I look out the window. And I see hell answer my call.

From three directions, thirty black shadows converge on the village. There are no war cries, only the sound of boots on dirt and the glint of infrared laser pointers. The terrorists, awakened by the explosion, run out of their houses into the chaos—leaderless, without communications, without a plan.

They meet a wall of disciplined fire.

The Wraith, Phantom, and Spectre squads move with terrifying efficiency. They clear the streets, throwing grenades into buildings, their shots short, controlled bursts—not the panic of a firefight, but the methodical work of exterminators. I see my combat medics running to tend to one of our own who has been shot, dragging him to safety while others provide covering fire. I see my company, my creation, functioning as a perfectly orchestrated symphony of violence.

For the next hour, we directed the battle from the center of the village, eliminating any organized resistance that arose. It was a massacre. A cleansing. Exactly as the contract stipulated.

When the sun rose, Al-Karim was silent. A deathly silence.

I walked through the streets, now littered with bodies and shell casings. Marcus and Javier followed me, their faces grim. My Shadow Operators were securing the perimeter, showing no emotion.

We had succeeded. Zero casualties on our side, only three lightly wounded. A flawless operation.

Javier took photos of the HVTs as proof for the client. We collected any intelligence we could find. And then, we left, leaving behind a ghost town as a warning.

Back at Base Echo, I transferred the report and evidence through the same encrypted channel. An hour later, the reply came.

<**Shadow Company Reputation: BRUTAL EFFICIENCY (LEVEL 1).**>

We had done it. Shadow Company was no longer on the brink of bankruptcy. We were solvent. We were a success.

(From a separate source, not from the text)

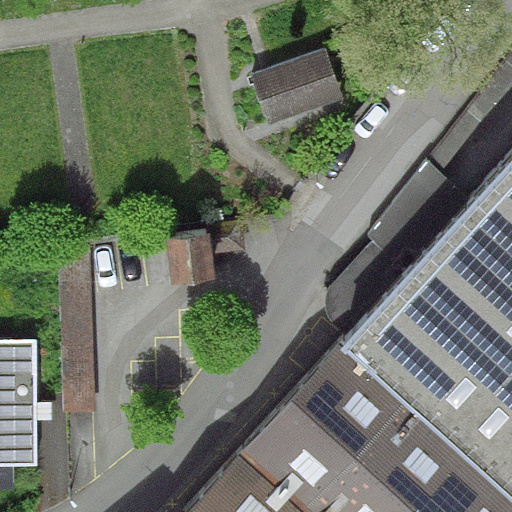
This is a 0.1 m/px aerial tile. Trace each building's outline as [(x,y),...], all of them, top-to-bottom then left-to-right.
[(511,46),(426,158),(442,172),(511,83),(511,46)] [(343,99),(325,47),(249,75),(268,126),(343,99)] [(347,336),(186,511),(511,511),(511,154),(472,199),(406,271),(370,311),(347,336)] [(406,271),(472,199),(442,172),(426,158),(369,234),(374,239),(395,259),(406,271)] [(241,220),(209,224),(213,253),(245,249),(241,220)] [(209,224),(166,230),(171,276),(215,271),(213,253),(209,224)] [(395,259),(374,239),(329,286),(326,294),(325,302),(327,311),(330,320),(334,326),(347,336),(370,311),(362,304),(361,301),(361,299),(362,296),(395,259)] [(91,241),(58,242),(62,409),(95,408),(91,241)] [(406,271),(395,259),(362,296),(361,299),(361,301),(362,304),(370,311),(406,271)] [(37,338),(0,338),(0,466),(14,466),(38,466),(37,338)] [(14,466),(0,466),(0,489),(14,490),(14,466)]
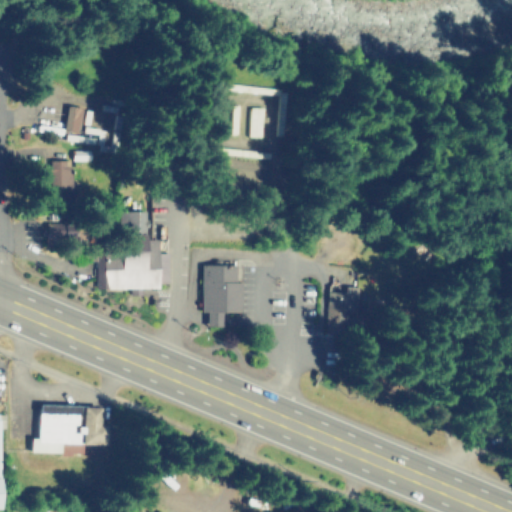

I sat in my command chair, looking at the world map on the main screen. It no longer seemed so large and intimidating. Now, it looked like a collection of opportunities. Of contracts.

I had completed the mission. I had earned the money. I had proven that my company was a force to be reckoned with. But as I looked at the tired faces of Marcus and Javier, and thought about the hundred men lying dead in a Syrian border village, the fusion of Alex and Kenji posed a disturbing question.

Alex, the gamer, saw the mission as a completed level, a high score. Kenji, the human, saw the cost in blood.

I, Kage, saw both. And I realized that in this business, success is measured in millions of dollars and in the number of souls you harvest. And our ledger had just begun to fill in both columns.